Het leveren van weerresultaten met de Get() methode

WeatherForecastController bevat één controlleractie die is aangewezen door het [HttpGet(Name = "GetWeatherForecast")] kenmerk. Met dit kenmerk worden HTTP-aanvragen GET naar de public IEnumerable<WeatherForecast> Get() methode gerouteerd. Zoals u in de vorige oefening hebt gezien, zijn aanvragen waardoor https://localhost:{PORT}/weatherforecast de weerresultaten worden geretourneerd.

Zoals u verderop in deze module leert, worden andere algemene acties gekoppeld aan een web-API waarmee CRUD-bewerkingen (GET, PUT, POST). DELETE Maar een API-controller hoeft slechts één controlleractie te implementeren.

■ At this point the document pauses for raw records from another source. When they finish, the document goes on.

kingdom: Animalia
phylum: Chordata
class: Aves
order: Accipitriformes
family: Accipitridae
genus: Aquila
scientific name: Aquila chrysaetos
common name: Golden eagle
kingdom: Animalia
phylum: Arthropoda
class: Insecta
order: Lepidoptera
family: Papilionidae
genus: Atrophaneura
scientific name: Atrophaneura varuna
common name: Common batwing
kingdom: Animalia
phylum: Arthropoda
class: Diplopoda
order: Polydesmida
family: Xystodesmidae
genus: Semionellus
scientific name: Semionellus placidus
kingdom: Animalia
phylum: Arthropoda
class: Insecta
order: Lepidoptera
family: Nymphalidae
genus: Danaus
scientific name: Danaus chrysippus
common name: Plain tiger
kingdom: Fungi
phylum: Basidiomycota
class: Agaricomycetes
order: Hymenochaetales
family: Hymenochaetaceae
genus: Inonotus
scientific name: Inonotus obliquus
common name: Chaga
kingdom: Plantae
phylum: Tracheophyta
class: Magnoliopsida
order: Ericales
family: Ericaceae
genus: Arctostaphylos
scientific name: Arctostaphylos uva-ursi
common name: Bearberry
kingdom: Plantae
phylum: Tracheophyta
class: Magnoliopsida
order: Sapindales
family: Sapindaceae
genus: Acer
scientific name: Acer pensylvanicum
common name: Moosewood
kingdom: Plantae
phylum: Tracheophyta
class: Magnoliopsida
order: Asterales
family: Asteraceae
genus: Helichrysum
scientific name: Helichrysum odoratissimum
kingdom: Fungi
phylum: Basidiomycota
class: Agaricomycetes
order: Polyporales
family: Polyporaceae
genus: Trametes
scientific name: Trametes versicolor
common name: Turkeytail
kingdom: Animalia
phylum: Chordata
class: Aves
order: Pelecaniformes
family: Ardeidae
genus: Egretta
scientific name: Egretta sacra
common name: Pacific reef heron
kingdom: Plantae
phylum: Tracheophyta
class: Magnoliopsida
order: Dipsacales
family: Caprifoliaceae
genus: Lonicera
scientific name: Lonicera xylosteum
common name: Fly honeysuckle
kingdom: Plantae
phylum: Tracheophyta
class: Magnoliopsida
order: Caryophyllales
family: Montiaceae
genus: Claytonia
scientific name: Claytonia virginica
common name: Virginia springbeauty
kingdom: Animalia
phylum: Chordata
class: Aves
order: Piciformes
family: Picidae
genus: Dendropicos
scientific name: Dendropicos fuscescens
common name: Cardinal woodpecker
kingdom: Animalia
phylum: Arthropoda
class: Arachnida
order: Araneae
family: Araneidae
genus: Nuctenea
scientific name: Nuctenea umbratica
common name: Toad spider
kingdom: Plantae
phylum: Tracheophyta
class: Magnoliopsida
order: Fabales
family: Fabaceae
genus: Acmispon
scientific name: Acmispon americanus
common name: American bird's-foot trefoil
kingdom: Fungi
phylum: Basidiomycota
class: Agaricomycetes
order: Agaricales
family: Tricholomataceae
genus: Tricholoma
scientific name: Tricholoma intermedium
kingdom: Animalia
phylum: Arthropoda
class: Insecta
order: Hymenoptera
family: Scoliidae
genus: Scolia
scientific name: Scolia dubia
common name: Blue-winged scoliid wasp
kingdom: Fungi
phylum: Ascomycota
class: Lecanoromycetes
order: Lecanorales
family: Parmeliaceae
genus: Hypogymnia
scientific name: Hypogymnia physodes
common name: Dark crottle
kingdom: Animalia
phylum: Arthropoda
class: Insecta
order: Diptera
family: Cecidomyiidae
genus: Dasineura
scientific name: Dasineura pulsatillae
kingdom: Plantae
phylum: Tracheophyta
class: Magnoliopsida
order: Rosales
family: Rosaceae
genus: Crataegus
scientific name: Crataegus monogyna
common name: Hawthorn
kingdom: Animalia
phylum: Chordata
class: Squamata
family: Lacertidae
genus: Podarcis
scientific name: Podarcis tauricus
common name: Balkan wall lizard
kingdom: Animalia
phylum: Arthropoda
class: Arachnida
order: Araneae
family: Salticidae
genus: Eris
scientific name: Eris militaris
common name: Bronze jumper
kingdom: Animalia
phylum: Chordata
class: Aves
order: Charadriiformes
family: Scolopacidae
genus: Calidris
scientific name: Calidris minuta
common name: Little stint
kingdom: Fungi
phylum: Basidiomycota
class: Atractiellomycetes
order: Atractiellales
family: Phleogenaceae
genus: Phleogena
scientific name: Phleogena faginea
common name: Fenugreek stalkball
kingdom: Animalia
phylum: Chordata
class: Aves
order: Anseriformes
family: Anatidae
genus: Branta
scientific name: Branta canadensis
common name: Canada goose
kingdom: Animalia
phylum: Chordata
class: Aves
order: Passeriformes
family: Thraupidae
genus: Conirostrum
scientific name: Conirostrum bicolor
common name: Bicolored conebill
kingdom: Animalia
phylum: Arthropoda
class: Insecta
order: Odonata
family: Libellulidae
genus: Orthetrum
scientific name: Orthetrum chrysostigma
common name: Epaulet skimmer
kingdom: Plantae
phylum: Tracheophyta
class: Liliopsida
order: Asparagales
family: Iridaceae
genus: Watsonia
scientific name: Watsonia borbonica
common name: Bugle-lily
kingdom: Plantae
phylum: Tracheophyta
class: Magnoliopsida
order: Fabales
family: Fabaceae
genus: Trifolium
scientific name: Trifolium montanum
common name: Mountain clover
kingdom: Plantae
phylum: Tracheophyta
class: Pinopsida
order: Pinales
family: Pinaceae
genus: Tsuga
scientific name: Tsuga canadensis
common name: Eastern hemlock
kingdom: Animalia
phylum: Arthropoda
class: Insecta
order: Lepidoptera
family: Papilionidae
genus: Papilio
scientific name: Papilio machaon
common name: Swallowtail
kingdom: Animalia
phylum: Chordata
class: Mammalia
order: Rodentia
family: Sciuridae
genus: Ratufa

In dit geval krijgt u de volledige lijst WeatherForecast met items die worden geretourneerd. Met de GET bewerking kunt u ook één item ophalen door een id door te geven. In ASP.NET kunt u één item ophalen met behulp van het [HttpGet("{id}")] kenmerk. In de volgende oefening implementeert u dat kenmerk.

Nu u de fundamentele onderdelen van een web-API-controller kent, kunt u uw eigen PizzaController klasse maken.

Kennis testen

1.

Wat is het doel van het [ApiController] kenmerk?